SEATTLE — In the end, it didn’t matter that their performance was so unlike the baseball they played this past week. Even if they had been brilliant or even better than they were on Sunday afternoon, the Mariners season would’ve ended with the 162nd game of the season.
With the Yankees defeating the Rays, 1-0, on a walk-off ground ball from Aaron Judge at Yankee Stadium and Red Sox rallying from a 5-1 deficit for a 7-5 win over the Nationals in D.C., the outcome of the game at a sold-out T-Mobile Park wouldn’t have mattered.
Obviously, the 7-3 loss to the Angels, where they trailed from the start was disheartening, maddening and frustrating right up until the top of the ninth inning at 3:52 p.m. when Seattle was officially eliminated from the postseason.
And then it became nostalgic.
With nothing left to play for and the outcome meaningless, manager Scott Servais stopped the game with one out in the top of the ninth to remove Kyle Seager from the game and allow the crowd of 44,229, who had spend the last five minutes chanting his name, to thank him for 11 seasons and 1,480 games played in a Mariners uniform.
The quiet kid from North Carolina, who possesses the dual disposition of doting family man off the field and “a total hard-ass” on the field wiped tears away as the crowd rose in ovation. He hugged teammates near the pitcher’s mound, many of them wiping away tears themselves.
With the Mariners not expected to pick up his $20 million club option next season, he will leave Seattle as a free agent, having never experienced a postseason game in his career.
This season was his closest of in a handful of near-misses to end a postseason drought that is now at 20 years and counting.
But that this team finished with 90 wins and 72 losses and played on the last day of the season for a potential postseason spot when it was picked to win around 70 by most predictive algorithms and prognosticators is an accomplishment.
Moral victories don’t earn trophies or postseason banners, but the success of this team is something the organization hopes will propel it forward into a 2022 season. Given the performance, the outside expectations will certainly increase with fans demanding an active offseason to replace Seager and supplement a roster by augmenting a payroll that’s been one of the lowest in baseball the last two seasons.
Just five days ago, Tyler Anderson took the ball on two days rest and was exulted as a hero when he pitched four innings against the A’s in place of the ineffective Yusei Kikuchi, helping Seattle to a win and set up this situation.
Part of the reason Anderson was able to make that start was because of his struggles against the Angels in the start previous to Tuesday where he gave up nine runs on nine hits in two innings.
He wouldn’t give up nine runs in this outing, but he also wouldn’t pitch two innings. Shohei Ohtani tagged Anderson with a missile of a solo homer on the third pitch of the game that silenced the crowd and set an unforgiving tone for the rest of the day.

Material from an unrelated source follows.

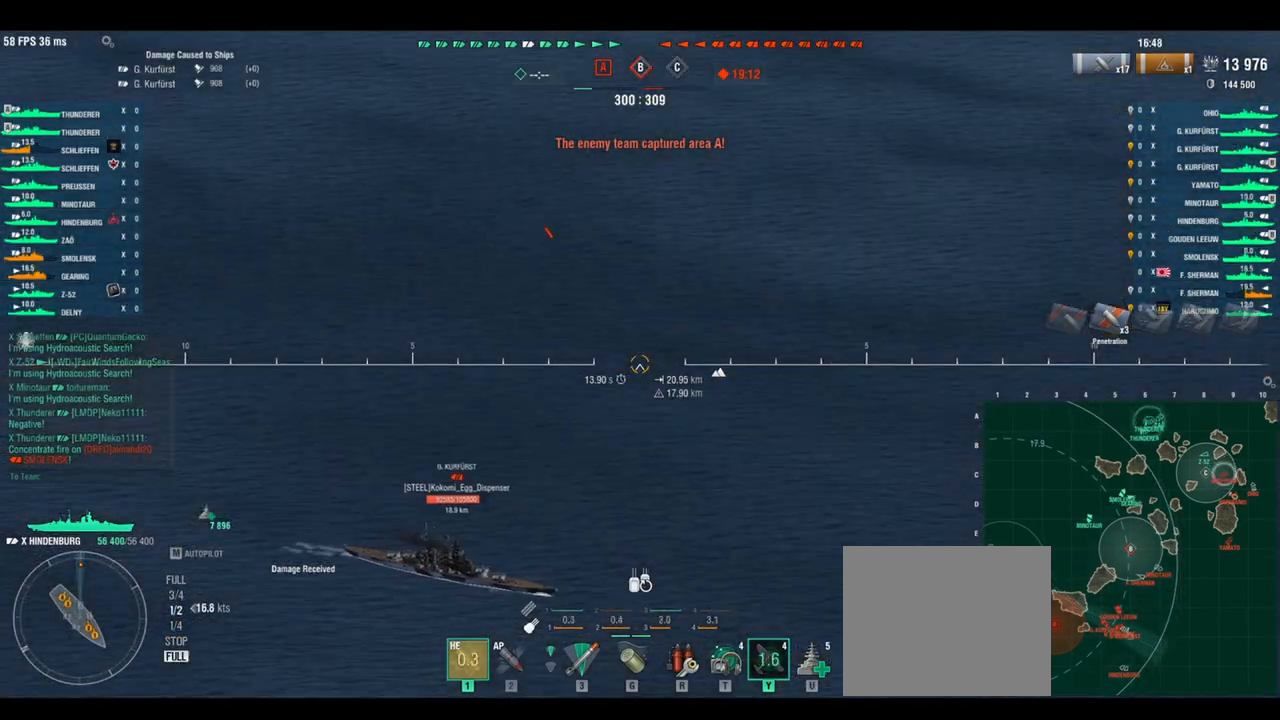
{"keys": ["s"], "events": []}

Anderson gave up a single to Phil Gosselin, the next hitter, and then helped him advance to second with a wayward pickoff throw to first base. With two outs, Jack Mayfield, a Mariner for a handful of games this season, singled to left field to score Gosselin and make it 2-0.
After his teammates failed to capitalize on runners on first and second with one out in the first inning against rookie lefty Reid Detmers, Anderson issued a leadoff walk to Jose Rojas to start the second. A sacrifice bunt moved Rojas into scoring position allowing David Fletcher, who had been slumping before this series, to drive him home with a double into the left field corner.
An intentional walk to Ohtani and a single from Gosselin loaded the bases with no outs. Anderson’s only out of the second inning game on Jared Walsh’s sacrifice fly to deep left-center.
It was his final batter as manager Scott Servais went to his bullpen. Right-hander Yohan Ramirez would be the first of a parade of relievers used throughout the course of the game with mixed results.
There would be no comebacks. Seattle cut the lead to 4-2 in the second inning on an RBI singles from Jarred Kelenic and J.P. Crawford. But a two-run homer from Jared Walsh off lefty Anthony Misiewicz in the fourth was a dagger to the comeback.